INSTRUCTIONS FOR THE TASK: Leave out the pictures and print the records below exactly.

(Detected change data)
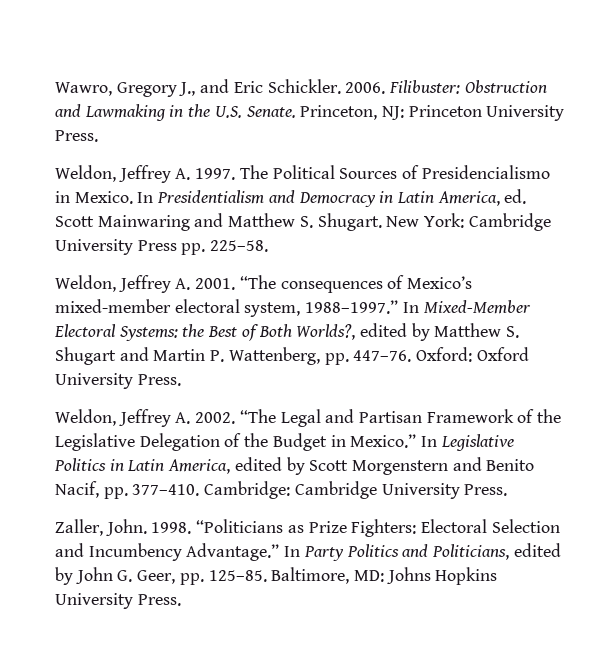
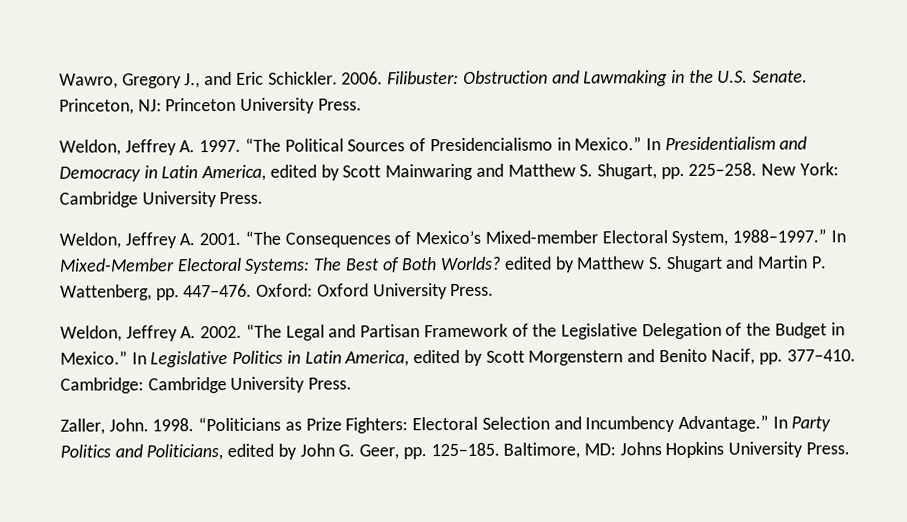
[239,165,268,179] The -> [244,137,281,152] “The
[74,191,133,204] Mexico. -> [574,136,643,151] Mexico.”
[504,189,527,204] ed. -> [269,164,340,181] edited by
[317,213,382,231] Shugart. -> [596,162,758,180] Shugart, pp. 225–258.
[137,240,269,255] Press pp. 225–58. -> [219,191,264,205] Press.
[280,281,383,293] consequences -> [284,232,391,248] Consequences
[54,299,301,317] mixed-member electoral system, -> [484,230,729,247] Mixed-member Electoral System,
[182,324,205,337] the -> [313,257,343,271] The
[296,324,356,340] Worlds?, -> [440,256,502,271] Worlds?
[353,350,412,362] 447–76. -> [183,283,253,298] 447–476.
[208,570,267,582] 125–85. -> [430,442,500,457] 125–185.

TASK ANSWER:
[239,165,268,179] The -> [244,137,281,152] “The
[74,191,133,204] Mexico. -> [574,136,643,151] Mexico.”
[504,189,527,204] ed. -> [269,164,340,181] edited by
[317,213,382,231] Shugart. -> [596,162,758,180] Shugart, pp. 225–258.
[137,240,269,255] Press pp. 225–58. -> [219,191,264,205] Press.
[280,281,383,293] consequences -> [284,232,391,248] Consequences
[54,299,301,317] mixed-member electoral system, -> [484,230,729,247] Mixed-member Electoral System,
[182,324,205,337] the -> [313,257,343,271] The
[296,324,356,340] Worlds?, -> [440,256,502,271] Worlds?
[353,350,412,362] 447–76. -> [183,283,253,298] 447–476.
[208,570,267,582] 125–85. -> [430,442,500,457] 125–185.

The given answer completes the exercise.